## Exercise aim
Beginning with the line containing "53: (395, 486, 1.73)" and going on through the line containing "62: (565, 141, 1.38)", the lines below are to be returned exactly, pictures excluded and nothing added.

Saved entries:
- Opening Delimiter -
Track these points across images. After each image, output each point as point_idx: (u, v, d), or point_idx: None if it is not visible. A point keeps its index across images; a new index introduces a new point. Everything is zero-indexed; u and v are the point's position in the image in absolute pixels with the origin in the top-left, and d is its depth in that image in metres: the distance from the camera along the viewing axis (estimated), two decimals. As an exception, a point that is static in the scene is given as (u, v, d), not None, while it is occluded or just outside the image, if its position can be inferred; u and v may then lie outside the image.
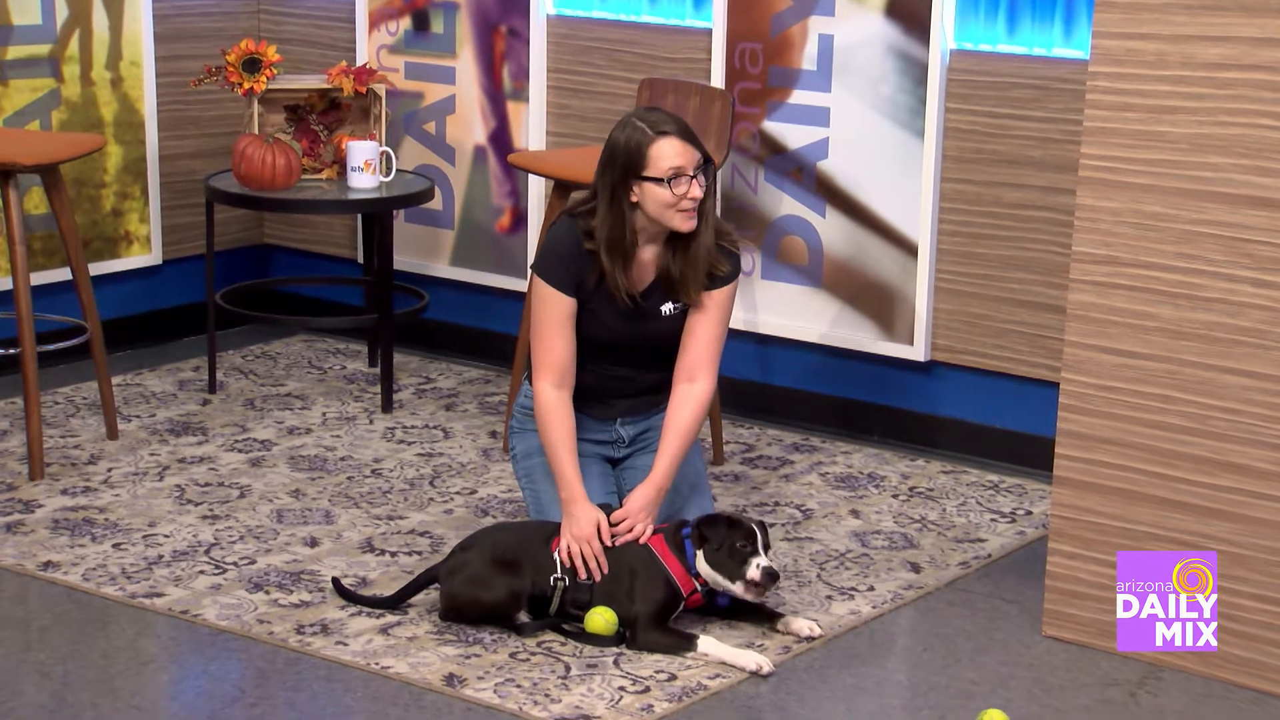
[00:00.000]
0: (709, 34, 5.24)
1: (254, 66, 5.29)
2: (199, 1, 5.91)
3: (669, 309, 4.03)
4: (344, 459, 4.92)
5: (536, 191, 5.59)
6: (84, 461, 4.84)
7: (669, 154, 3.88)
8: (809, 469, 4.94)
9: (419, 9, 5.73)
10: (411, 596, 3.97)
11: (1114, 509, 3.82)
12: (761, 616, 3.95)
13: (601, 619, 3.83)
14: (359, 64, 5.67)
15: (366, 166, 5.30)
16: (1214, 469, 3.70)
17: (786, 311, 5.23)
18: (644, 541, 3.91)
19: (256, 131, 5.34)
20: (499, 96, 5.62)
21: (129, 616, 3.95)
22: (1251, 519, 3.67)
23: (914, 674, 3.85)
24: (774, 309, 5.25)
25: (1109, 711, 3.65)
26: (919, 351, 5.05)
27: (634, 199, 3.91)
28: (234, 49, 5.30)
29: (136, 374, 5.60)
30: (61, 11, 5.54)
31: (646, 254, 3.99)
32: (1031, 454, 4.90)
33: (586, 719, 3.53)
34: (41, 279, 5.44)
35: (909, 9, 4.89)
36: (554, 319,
- Closing Delimiter -
- Opening Delimiter -
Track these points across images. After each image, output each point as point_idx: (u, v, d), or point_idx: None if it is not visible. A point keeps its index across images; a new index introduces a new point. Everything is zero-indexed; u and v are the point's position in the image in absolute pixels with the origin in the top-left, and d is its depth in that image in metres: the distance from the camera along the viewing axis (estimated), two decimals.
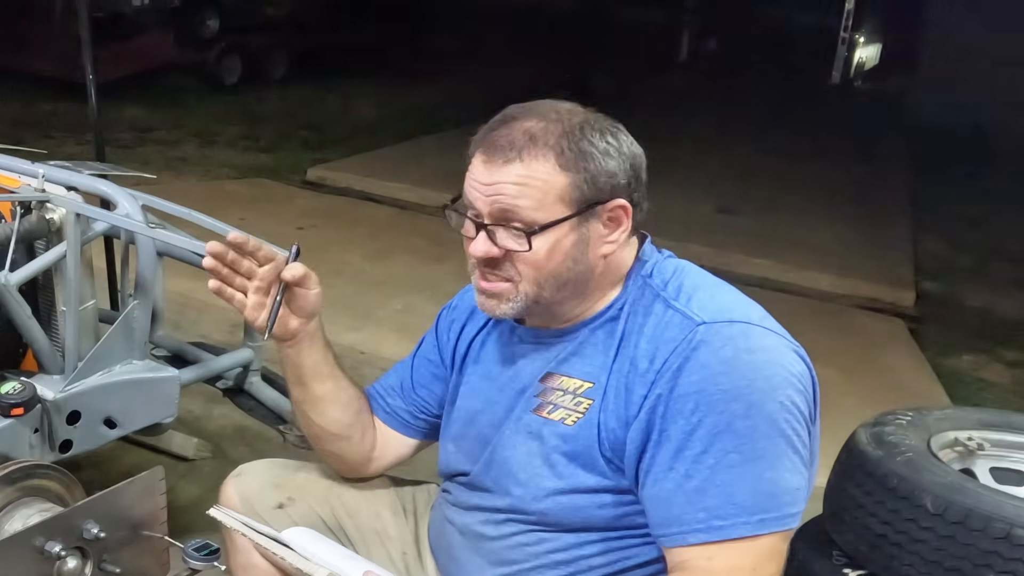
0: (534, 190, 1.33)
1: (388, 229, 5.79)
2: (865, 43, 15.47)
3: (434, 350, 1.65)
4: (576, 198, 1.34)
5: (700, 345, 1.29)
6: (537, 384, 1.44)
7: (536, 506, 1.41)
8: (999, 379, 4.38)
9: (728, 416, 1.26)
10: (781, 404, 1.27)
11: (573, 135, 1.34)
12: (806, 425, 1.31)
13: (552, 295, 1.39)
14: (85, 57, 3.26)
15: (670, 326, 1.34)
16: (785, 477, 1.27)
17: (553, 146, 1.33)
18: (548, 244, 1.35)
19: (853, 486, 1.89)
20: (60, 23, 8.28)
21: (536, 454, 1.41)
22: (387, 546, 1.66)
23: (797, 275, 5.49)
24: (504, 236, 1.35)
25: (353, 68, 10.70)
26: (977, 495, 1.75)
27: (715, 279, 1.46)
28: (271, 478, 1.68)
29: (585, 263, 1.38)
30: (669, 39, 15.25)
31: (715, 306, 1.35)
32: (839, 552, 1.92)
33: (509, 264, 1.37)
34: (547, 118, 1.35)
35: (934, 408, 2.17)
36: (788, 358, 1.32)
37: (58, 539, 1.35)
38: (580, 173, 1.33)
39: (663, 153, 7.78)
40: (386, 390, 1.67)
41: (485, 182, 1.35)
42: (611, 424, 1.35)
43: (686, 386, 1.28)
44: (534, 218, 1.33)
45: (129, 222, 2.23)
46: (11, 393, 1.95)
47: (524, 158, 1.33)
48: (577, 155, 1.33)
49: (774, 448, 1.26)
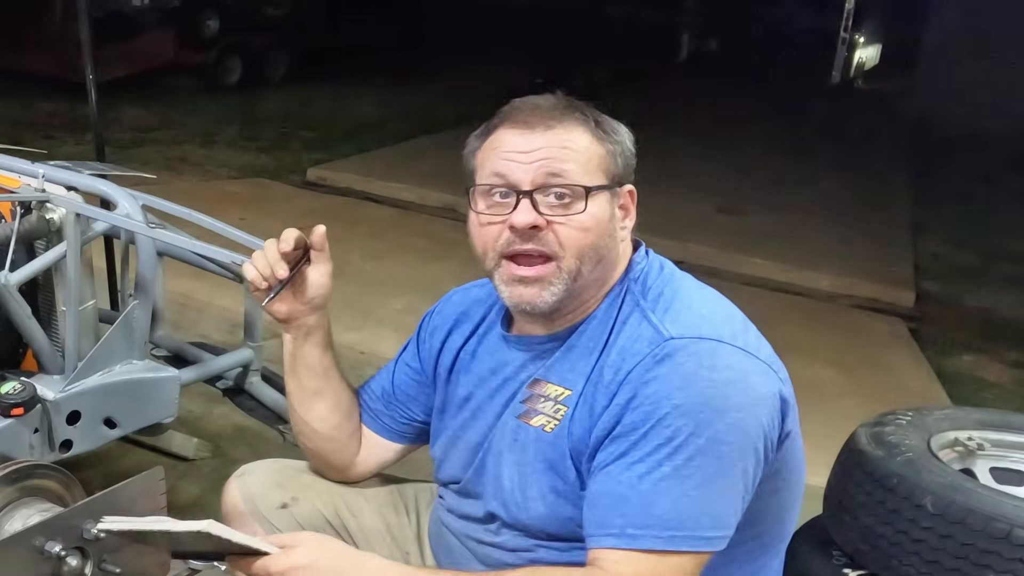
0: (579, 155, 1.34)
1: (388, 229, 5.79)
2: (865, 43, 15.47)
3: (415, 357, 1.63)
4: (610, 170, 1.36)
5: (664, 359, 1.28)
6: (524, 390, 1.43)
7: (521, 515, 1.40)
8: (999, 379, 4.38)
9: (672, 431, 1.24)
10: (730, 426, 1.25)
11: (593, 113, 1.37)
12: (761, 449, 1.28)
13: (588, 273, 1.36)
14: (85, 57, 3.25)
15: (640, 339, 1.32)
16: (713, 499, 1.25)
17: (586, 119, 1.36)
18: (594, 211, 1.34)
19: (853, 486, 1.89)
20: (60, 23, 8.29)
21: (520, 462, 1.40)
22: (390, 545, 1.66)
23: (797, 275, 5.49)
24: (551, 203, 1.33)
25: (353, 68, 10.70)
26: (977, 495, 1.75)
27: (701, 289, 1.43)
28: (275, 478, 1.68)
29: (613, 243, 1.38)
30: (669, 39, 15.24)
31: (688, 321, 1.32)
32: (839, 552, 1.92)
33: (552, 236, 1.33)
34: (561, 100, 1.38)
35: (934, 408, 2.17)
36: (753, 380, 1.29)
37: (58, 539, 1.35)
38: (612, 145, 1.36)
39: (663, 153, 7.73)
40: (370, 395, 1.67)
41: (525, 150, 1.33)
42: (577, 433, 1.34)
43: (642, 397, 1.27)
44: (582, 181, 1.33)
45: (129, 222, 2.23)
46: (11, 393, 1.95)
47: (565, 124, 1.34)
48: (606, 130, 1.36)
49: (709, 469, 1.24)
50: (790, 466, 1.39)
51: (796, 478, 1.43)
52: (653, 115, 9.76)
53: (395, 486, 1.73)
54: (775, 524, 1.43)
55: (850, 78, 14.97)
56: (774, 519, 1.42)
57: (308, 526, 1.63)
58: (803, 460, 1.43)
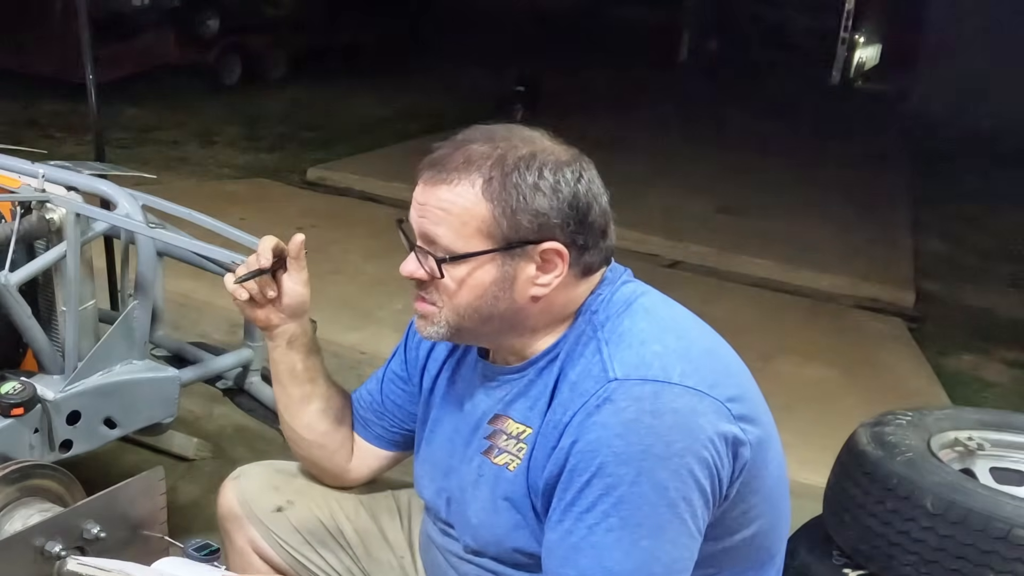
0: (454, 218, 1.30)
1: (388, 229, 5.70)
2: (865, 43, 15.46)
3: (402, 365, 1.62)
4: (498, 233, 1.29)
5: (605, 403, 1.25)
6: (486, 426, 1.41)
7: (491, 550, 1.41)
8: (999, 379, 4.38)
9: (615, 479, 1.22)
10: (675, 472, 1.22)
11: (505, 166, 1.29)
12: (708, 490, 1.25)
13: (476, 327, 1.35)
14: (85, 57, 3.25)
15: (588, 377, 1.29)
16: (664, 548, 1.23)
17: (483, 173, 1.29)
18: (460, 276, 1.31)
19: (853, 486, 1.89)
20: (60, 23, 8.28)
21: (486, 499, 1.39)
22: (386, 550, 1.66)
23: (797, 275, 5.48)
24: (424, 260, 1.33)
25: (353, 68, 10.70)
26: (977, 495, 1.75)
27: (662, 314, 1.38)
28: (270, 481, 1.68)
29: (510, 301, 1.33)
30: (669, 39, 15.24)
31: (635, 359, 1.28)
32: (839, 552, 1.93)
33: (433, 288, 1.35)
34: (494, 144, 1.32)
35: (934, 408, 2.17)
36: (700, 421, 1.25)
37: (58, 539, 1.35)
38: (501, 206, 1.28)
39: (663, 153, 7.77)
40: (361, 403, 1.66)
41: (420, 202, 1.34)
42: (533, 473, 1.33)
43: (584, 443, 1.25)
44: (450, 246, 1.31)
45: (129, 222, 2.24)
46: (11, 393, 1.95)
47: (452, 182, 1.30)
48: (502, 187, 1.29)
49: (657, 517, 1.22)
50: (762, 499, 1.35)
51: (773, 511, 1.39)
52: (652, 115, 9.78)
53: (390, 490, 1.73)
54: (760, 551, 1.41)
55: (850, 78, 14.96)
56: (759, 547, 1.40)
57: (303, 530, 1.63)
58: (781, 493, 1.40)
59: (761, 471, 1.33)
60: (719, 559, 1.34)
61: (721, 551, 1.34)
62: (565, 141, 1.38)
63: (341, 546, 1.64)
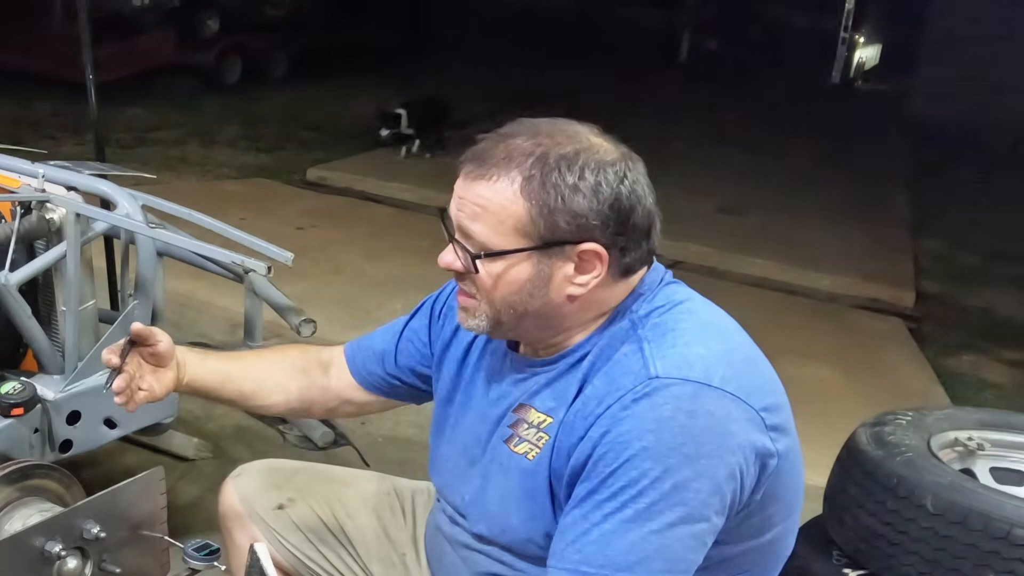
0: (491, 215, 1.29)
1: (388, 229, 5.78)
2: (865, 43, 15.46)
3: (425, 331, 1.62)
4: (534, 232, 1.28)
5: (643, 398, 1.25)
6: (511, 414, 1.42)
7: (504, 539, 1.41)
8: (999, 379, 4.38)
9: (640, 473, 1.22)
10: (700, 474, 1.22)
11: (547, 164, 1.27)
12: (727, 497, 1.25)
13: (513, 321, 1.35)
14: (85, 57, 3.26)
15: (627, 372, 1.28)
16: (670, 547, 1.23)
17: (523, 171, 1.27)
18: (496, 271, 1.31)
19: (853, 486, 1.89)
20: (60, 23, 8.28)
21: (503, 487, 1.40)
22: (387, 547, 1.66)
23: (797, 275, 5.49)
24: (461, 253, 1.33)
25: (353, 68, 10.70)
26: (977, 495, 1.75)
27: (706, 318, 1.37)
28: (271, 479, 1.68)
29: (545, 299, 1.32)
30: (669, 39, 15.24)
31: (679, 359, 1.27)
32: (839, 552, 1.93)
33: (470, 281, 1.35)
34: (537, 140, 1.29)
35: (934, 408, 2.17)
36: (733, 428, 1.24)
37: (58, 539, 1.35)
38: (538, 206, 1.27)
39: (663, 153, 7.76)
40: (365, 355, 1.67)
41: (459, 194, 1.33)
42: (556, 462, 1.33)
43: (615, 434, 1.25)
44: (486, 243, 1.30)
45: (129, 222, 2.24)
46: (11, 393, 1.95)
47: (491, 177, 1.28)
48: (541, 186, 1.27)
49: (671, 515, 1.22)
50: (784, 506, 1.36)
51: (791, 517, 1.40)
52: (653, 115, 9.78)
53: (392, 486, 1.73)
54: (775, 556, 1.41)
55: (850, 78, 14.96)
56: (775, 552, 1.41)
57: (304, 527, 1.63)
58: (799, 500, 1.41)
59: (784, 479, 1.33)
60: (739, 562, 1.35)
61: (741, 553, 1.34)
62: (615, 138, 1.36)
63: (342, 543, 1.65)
- Closing Delimiter -
## Answer section
53: (395, 486, 1.73)
54: (775, 524, 1.43)
55: (850, 78, 14.97)
56: (774, 519, 1.42)
57: (308, 526, 1.63)
58: (803, 460, 1.43)
0: (454, 218, 1.30)
1: (388, 229, 5.70)
2: (865, 43, 15.46)
3: (402, 365, 1.62)
4: (498, 233, 1.29)
5: (605, 403, 1.25)
6: (486, 426, 1.41)
7: (491, 550, 1.41)
8: (999, 379, 4.38)
9: (615, 479, 1.22)
10: (675, 472, 1.22)
11: (505, 166, 1.29)
12: (708, 490, 1.25)
13: (476, 327, 1.35)
14: (85, 57, 3.25)
15: (588, 377, 1.29)
16: (664, 548, 1.23)
17: (483, 173, 1.29)
18: (460, 276, 1.31)
19: (853, 486, 1.89)
20: (60, 23, 8.28)
21: (486, 499, 1.39)
22: (386, 550, 1.66)
23: (797, 275, 5.48)
24: (424, 260, 1.33)
25: (353, 68, 10.70)
26: (977, 495, 1.75)
27: (662, 314, 1.38)
28: (270, 481, 1.68)
29: (510, 301, 1.33)
30: (669, 39, 15.24)
31: (635, 359, 1.28)
32: (839, 552, 1.93)
33: (433, 288, 1.35)
34: (494, 144, 1.32)
35: (934, 408, 2.17)
36: (700, 421, 1.25)
37: (58, 539, 1.35)
38: (501, 206, 1.28)
39: (663, 153, 7.77)
40: (361, 403, 1.66)
41: (420, 202, 1.34)
42: (533, 473, 1.33)
43: (584, 443, 1.25)
44: (450, 246, 1.31)
45: (129, 222, 2.24)
46: (11, 393, 1.95)
47: (452, 182, 1.30)
48: (502, 187, 1.29)
49: (657, 517, 1.22)
50: (762, 499, 1.35)
51: (773, 511, 1.39)
52: (652, 115, 9.78)
53: (390, 490, 1.73)
54: (760, 551, 1.41)
55: (850, 78, 14.96)
56: (759, 547, 1.40)
57: (303, 530, 1.63)
58: (781, 493, 1.40)
59: (761, 471, 1.33)
60: (719, 559, 1.34)
61: (721, 551, 1.34)
62: (565, 141, 1.38)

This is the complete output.